[Saved entries]

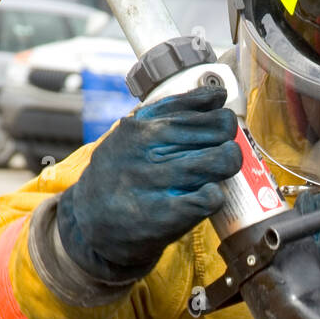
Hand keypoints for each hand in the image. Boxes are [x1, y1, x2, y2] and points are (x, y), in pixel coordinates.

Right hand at [56, 85, 242, 284]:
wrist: (89, 223)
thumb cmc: (121, 175)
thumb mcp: (134, 133)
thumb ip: (173, 112)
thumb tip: (218, 95)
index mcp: (142, 124)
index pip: (204, 109)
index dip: (221, 121)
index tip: (219, 133)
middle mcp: (147, 148)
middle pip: (220, 131)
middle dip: (229, 142)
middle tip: (223, 154)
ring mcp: (155, 181)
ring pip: (220, 160)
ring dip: (228, 166)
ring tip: (217, 174)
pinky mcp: (163, 215)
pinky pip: (210, 198)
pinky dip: (216, 196)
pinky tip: (207, 196)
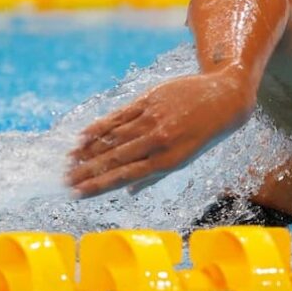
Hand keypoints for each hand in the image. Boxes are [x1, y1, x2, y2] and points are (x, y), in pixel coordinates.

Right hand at [66, 71, 255, 197]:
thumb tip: (128, 192)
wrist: (226, 97)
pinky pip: (119, 116)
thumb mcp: (187, 159)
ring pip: (113, 137)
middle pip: (114, 158)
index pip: (126, 176)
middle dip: (87, 171)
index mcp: (169, 161)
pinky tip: (82, 136)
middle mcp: (159, 141)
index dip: (99, 186)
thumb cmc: (206, 132)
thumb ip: (155, 175)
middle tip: (65, 180)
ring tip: (69, 162)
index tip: (78, 194)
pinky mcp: (149, 100)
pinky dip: (100, 127)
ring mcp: (152, 119)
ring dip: (88, 151)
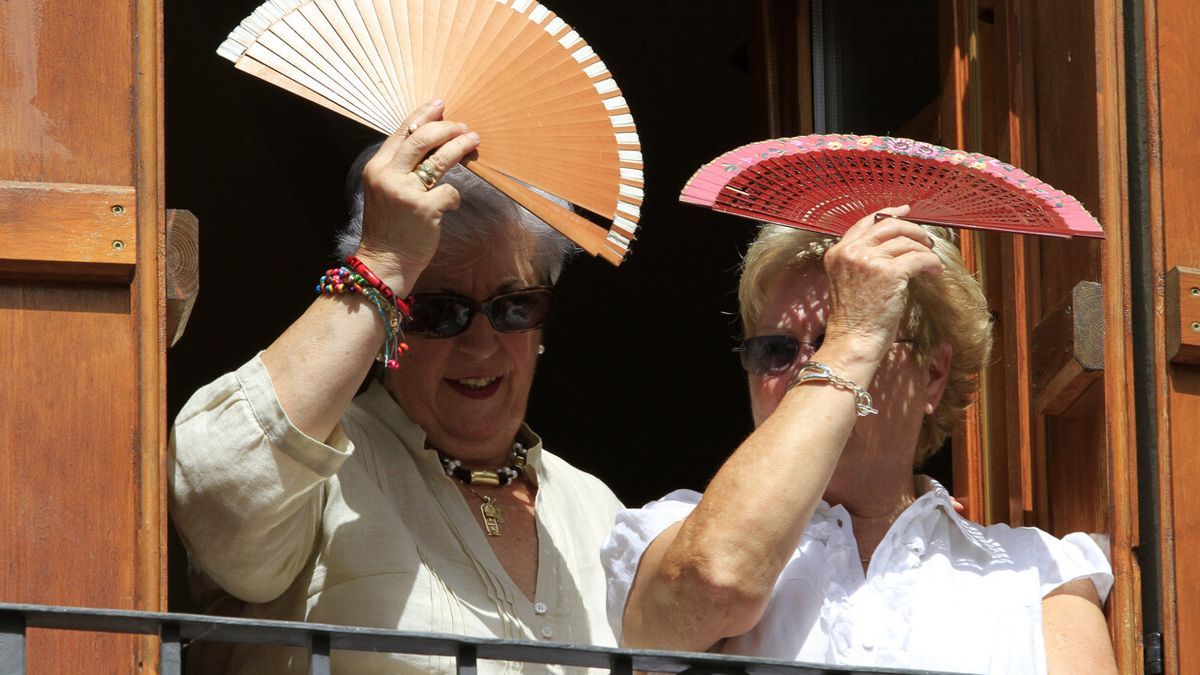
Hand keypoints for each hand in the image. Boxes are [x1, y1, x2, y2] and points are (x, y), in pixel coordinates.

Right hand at [355, 99, 480, 291]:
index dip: (422, 115)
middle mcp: (388, 176)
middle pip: (421, 139)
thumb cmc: (389, 227)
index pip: (402, 132)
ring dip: (460, 146)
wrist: (384, 262)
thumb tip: (430, 143)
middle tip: (463, 126)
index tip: (440, 105)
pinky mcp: (424, 209)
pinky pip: (450, 192)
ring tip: (473, 140)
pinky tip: (451, 204)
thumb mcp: (384, 191)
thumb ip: (400, 168)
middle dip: (446, 128)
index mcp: (377, 168)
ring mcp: (406, 192)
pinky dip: (455, 196)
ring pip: (439, 159)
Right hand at [821, 205, 943, 363]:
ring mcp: (868, 261)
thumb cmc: (855, 318)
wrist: (854, 340)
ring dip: (924, 250)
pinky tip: (935, 271)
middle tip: (926, 241)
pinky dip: (932, 262)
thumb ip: (862, 259)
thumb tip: (894, 242)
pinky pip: (919, 258)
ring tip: (931, 261)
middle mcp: (851, 252)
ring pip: (906, 241)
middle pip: (888, 226)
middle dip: (913, 230)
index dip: (889, 214)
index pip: (866, 223)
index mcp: (838, 252)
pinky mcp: (888, 273)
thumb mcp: (849, 280)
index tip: (905, 211)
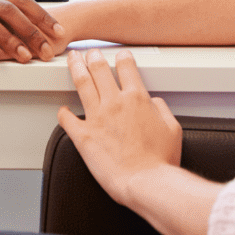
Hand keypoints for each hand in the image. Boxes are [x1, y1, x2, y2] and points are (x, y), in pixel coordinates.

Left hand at [57, 49, 181, 207]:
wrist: (146, 182)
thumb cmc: (161, 162)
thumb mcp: (172, 129)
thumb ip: (162, 109)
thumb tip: (154, 103)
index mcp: (138, 98)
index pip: (126, 68)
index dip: (122, 58)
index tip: (120, 56)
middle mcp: (115, 102)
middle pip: (99, 69)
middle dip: (93, 56)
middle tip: (90, 52)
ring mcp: (97, 117)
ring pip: (82, 83)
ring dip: (76, 68)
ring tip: (73, 60)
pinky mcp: (83, 135)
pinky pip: (67, 119)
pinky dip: (63, 112)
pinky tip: (62, 109)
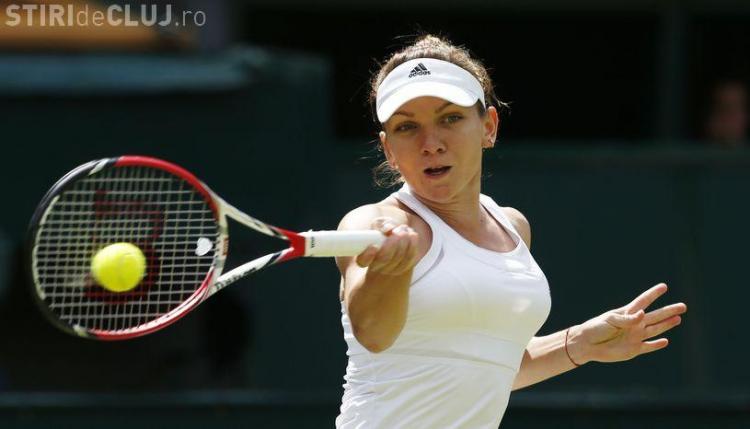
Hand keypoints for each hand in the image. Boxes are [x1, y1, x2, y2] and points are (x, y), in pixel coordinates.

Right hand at [355, 217, 418, 275]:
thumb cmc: (383, 230)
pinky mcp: (405, 266)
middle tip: (396, 231)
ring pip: (399, 258)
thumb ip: (380, 224)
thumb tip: (388, 229)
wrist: (397, 237)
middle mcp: (377, 266)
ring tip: (402, 228)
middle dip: (392, 243)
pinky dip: (413, 244)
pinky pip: (411, 257)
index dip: (368, 255)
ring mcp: (392, 269)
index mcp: (365, 257)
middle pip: (384, 259)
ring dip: (403, 240)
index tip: (374, 245)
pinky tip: (411, 234)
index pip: (362, 261)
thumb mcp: (378, 224)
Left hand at [568, 283, 686, 364]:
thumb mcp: (610, 320)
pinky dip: (657, 344)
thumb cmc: (596, 328)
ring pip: (655, 329)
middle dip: (669, 311)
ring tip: (678, 318)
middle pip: (655, 316)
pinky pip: (648, 346)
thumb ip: (627, 319)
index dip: (654, 293)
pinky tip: (666, 341)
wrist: (587, 345)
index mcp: (628, 313)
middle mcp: (634, 324)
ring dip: (667, 325)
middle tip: (683, 306)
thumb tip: (643, 315)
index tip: (664, 286)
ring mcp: (635, 336)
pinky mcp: (633, 349)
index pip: (644, 301)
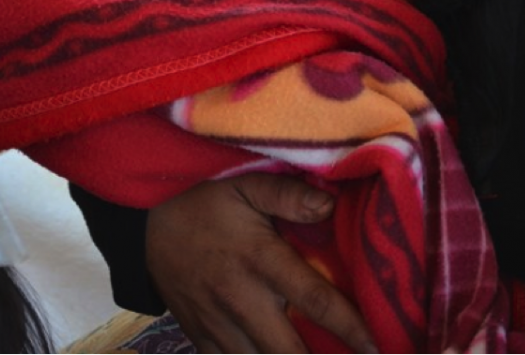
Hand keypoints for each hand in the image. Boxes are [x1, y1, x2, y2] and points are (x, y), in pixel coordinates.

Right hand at [145, 174, 376, 354]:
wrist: (145, 224)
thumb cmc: (204, 201)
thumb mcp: (245, 185)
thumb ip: (288, 195)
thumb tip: (331, 207)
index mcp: (259, 259)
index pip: (314, 299)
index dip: (350, 327)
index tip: (379, 347)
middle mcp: (241, 299)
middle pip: (289, 353)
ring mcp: (218, 325)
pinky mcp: (200, 339)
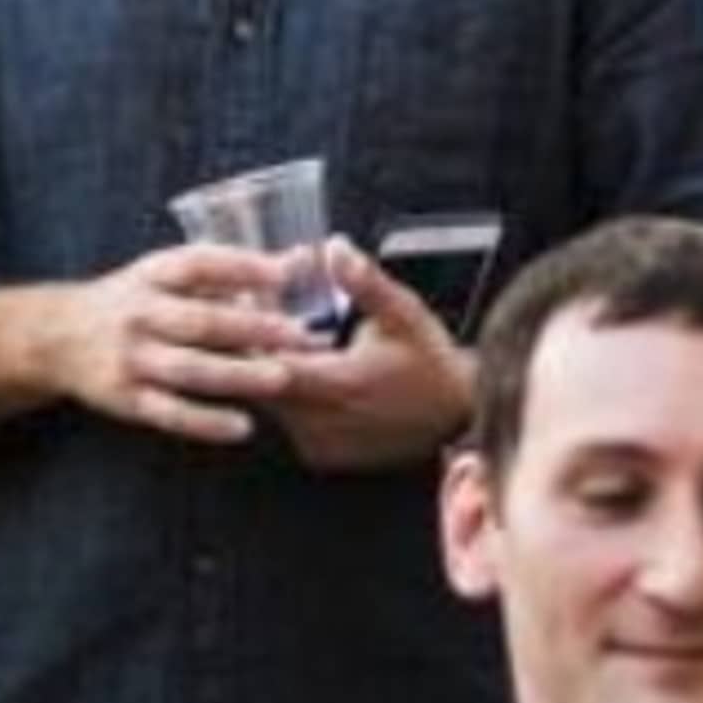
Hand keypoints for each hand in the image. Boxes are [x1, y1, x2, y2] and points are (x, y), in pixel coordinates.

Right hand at [53, 243, 306, 446]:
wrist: (56, 337)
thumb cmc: (130, 301)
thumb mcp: (160, 274)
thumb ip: (219, 275)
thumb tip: (293, 264)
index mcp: (151, 275)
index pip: (199, 264)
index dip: (242, 266)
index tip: (286, 272)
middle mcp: (139, 313)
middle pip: (201, 320)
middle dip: (254, 328)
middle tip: (301, 335)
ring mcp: (131, 359)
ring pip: (190, 370)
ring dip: (238, 375)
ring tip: (282, 378)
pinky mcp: (126, 399)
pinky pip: (171, 413)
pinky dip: (207, 422)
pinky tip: (243, 426)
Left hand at [264, 240, 475, 472]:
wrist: (455, 414)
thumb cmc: (429, 361)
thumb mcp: (402, 313)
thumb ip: (364, 282)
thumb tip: (335, 248)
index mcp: (336, 386)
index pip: (269, 364)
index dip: (253, 332)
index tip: (247, 302)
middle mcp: (321, 423)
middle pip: (261, 384)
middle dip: (256, 346)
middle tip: (253, 311)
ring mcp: (319, 443)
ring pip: (271, 403)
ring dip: (269, 369)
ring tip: (278, 335)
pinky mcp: (322, 454)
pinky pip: (288, 420)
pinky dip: (286, 393)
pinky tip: (301, 366)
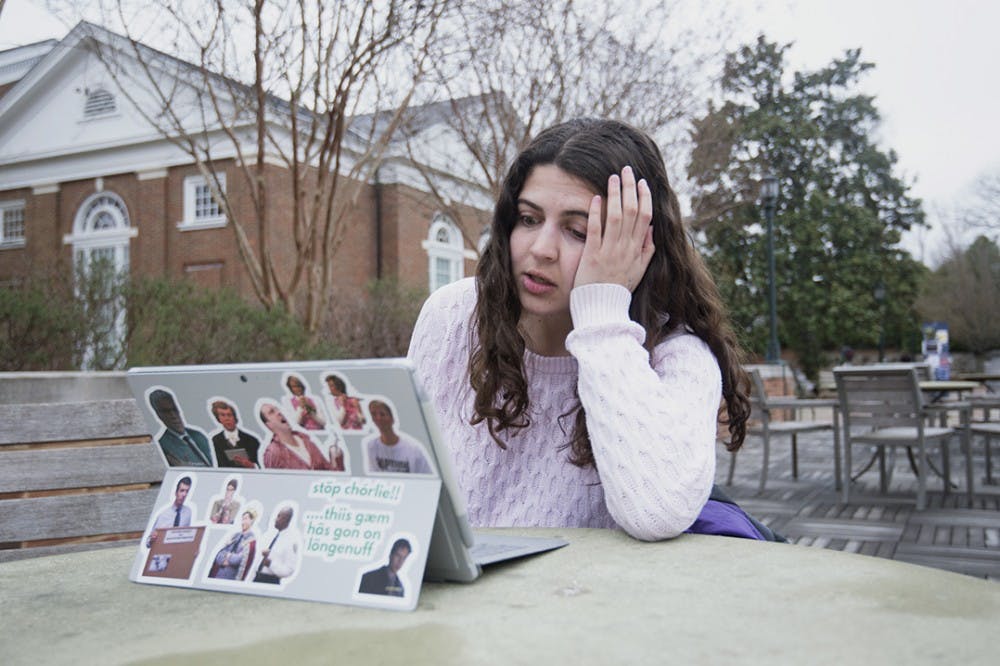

**TASK PROMPT:**
Print again, exactly, the lines of the records above from the first line through the line with "index dip: (221, 121)". No pictures.

**OUTPUT OF THE TASK:**
Hand keypoints for each hand in the image. Boxes are [x1, y1, x2, y2] and points are (x, y), in pixel coordinates.

Right hand at [56, 85, 242, 284]:
wrist: (89, 223)
thumb cmc: (121, 175)
thumb mcp: (134, 133)
thumb ip: (173, 112)
thumb tip: (218, 95)
index mcp: (142, 124)
index pip: (204, 109)
index dip: (221, 121)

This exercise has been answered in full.